An engaging adventure that shows the strength that can be discovered amid tragedy.


From the The Silver Mountain Series series , Vol. 1

This middle-grade debut finds an audacious child—with a knack for bonding with animals—thrown into peril by her scheming uncle.

In 1908, 12-year-old Clothilde is the only child of Lord and Lady Ashton, new residents of Fairfax, Oregon. Preferring the name Chloe, the precocious girl loves to explore the nearby wilds while her parents run the Mercantile, an imported fabric shop. Life feels idyllic, as Chloe realizes that the house’s staff and woodland creatures alike adore her. Then one day, tragedy strikes her parents, leaving her family shattered. Chloe retreats into a world of literature and befriends a remarkably intelligent white rat whom she names Shakespeare.

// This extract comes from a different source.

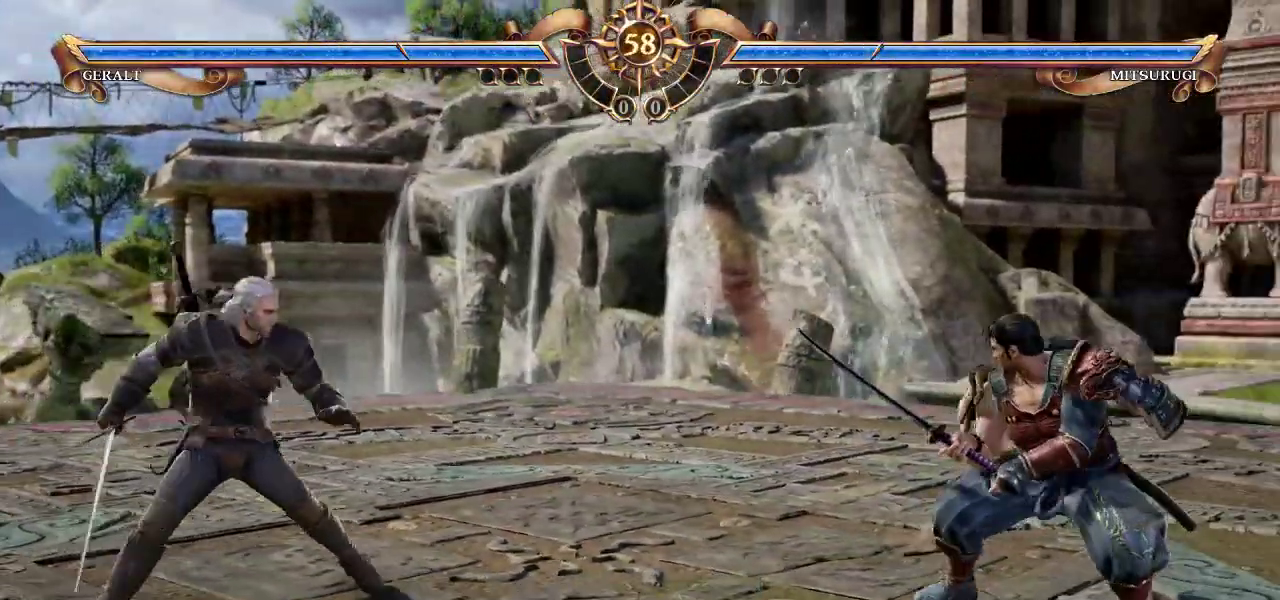
{"buttons": [], "left_stick": "right", "events": [[133, "CROSS", "up"], [150, "left_stick", "right"], [283, "SQUARE", "down"], [367, "SQUARE", "up"], [433, "SQUARE", "down"], [500, "SQUARE", "up"]]}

Further change comes in the form of Uncle Blake Underwood, who arrives to help maintain the Mercantile. But Blake is the shiftiest of characters and quickly compromises the entire estate. He abducts Chloe, bringing her by horse-drawn carriage among a band of vagabonds, intending to sell her. Not without her own natural gifts, Chloe comes to know and speak with Greybelle, her uncle’s horse. The mare describes her own tragic past as well as an ancient battle between the mountains themselves that left the landscape in ruins. If the girl is to escape, she must learn the extent of her own abilities, and just how deep the land’s magic runs. In this appealing novel, Rios writes with an abiding love of nature, illustrating in scene after scene the power people may draw from it. When Chloe displays wonder that animals understand her, Greybelle says, “The respect you show to all beings—human, animal, or plant—is also your ‘voice,’ and they all hear it loud and clear.” As her fortunes wax and wane, Chloe meets other charismatic individuals like the Artist and Mrs. Goodweather. Rios keeps the danger real by using only low-key magic—like enchanted paintings and pies—that feels “so familiar and so natural that it was almost not like magic at all.” The mystery surrounding a suspiciously cloistered hospital and its reckless ambulance drivers should draw readers to the sequel.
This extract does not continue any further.